MG.44 Dataset¶
Description¶
Target Soil Properties: SOC, pH, Clay
Groups of Features: vis-NIR
Sample size: 44
Number of Features: 351
Coordinates: With coordinates (EPSG: 32721)
Location: Mato Grosso, Brazil
Sampling Design: Simple random sampling from previous regular grid sampling
Study Area Size: 13 ha
Geological Setting: Heavily weathered soils originating from sandstone
Previous Data Publication: Full dataset published in Tavares et al. (2022)
- Contact Information:
Tiago Rodrigues Tavares (tiagosrt@usp.br), University of Sao Paulo
José Paulo Molin (jpmolin@usp.br), University of Sao Paulo
License: CC BY-SA 4.0
Publication/Modification Date (d/m/y): 28.02.25, version 1.0
- Changelog:
Version 1.0 (28.02.25): Initial release
Version 1.1 (15.05.25): Unit bug fix for SOC
Details¶
Dataset¶
The dataset contains the following target soil properties and features:
Target Soil Properties:¶
- SOC - Soil Organic Carbon
Code:
SOC_targetUnit: g dm⁻³
Protocol: Measured through titration after oxidization of the organic carbon (Walkley & Black 1934)
Sampling Date: March 2016
Sampling Depth: 0 - 20 cm
- pH
Code:
pH_targetUnit: Unitless
Protocol: Measured in CaCl2 suspension with a glass electrode with a 2.5:1 liquid:soil volumetric ratio
Sampling Date: March 2016
Sampling Depth: 0 - 20 cm
- Clay
Code:
Clay_targetUnit: g dm⁻³
Protocol: Hydrometer method, measured through fractioning the soil into the sand fractions by sieving, and the silt and clay fractions by measuring suspension density using a hydrometer (Bouyoucos 1927)
Sampling Date: March 2016
Sampling Depth: 0 - 20 cm
Groups of Features:¶
- vis-NIR – Visible and Near Infrared Spectroscopy
Number of Features: 351
Code(s):
wl_431.6,wl_437.4,wl_449.1…wl_2153.1Unit: % (Reflectance)
Sensing: vis-NIR spectrometer of former Veris MSP3 (Veris Technologies, Salina, Kansas, USA) which is based on two spectrometers (USB4000, Ocean optics, Largo, FL, USA) for the visible region and (C9914GB, Hamamatsu Photonics, Hamamatsu, Japan) for the NIR region, on dried and sieved samples (<2 mm) in the laboratory, spectral range was 343 - 2,200 nm at ~5 nm intervals
Processing: Discarding noisy edges of the spectrum (343 - 431.6 nm & 2,153.1 - 2,200 nm)
Sampling Date: March 2016
- Spectral Information (After Data Processing):
Data Representation: Wavelength (in nm)
Spectral Resolution: ~5 nm
Spectral Range: 431.6 - 2,153.1 nm
Examples¶
from LimeSoDa import load_dataset, split_dataset
from sklearn.linear_model import LinearRegression
from sklearn.metrics import r2_score, mean_squared_error
import numpy as np
# Load and explore the dataset
data = load_dataset("MG.44")
dataset = data["Dataset"]
folds = data["Folds"]
coords = data["Coordinates"]
# Split into train/test using fold 1
X_train, X_test, y_train, y_test = split_dataset(
data=data,
fold=1,
targets=["pH_target", "SOC_target", "Clay_target"]
)
# Fit model and get predictions
model = LinearRegression()
model.fit(X_train, y_train)
predictions = model.predict(X_test)
# Calculate performance metrics
r2 = r2_score(y_test, predictions)
rmse = np.sqrt(mean_squared_error(y_test, predictions))
print(f"R-squared: {r2:.7f}")
print(f"RMSE: {rmse:.7f}")
References¶
Bouyoucos, G. J. (1927).
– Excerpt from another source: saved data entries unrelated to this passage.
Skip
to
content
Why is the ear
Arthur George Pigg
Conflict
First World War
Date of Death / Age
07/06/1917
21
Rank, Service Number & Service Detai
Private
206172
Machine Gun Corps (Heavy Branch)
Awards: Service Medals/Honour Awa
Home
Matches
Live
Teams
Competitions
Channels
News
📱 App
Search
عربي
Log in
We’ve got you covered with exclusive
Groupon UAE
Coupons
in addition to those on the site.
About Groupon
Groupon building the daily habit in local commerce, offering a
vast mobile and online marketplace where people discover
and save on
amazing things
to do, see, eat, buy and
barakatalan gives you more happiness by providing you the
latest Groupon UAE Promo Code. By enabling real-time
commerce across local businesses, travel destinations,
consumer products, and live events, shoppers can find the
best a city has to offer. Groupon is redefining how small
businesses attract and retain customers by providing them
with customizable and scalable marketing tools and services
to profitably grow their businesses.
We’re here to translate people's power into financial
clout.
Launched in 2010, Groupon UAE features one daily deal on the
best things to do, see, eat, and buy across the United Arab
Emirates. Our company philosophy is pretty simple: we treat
The hydrometer as a new method for the mechanical analysis of soils. Soil science, 23(5), 343-354.
Tavares, T. R., Molin, J. P., Nunes, L. C., Alves, E. E. N., Krug, F. J., & de Carvalho, H. W. P. (2022). Spectral data of tropical soils using dry-chemistry techniques (VNIR, XRF, and LIBS): A dataset for soil fertility prediction. Data in Brief, 41, 108004.
Walkley, A. & Black, I. A. (1934). An examination of the Degtjareff method for determining soil organic matter, and a proposed modification of the chromic acid titration method. Soil science, 37(1), 29-38.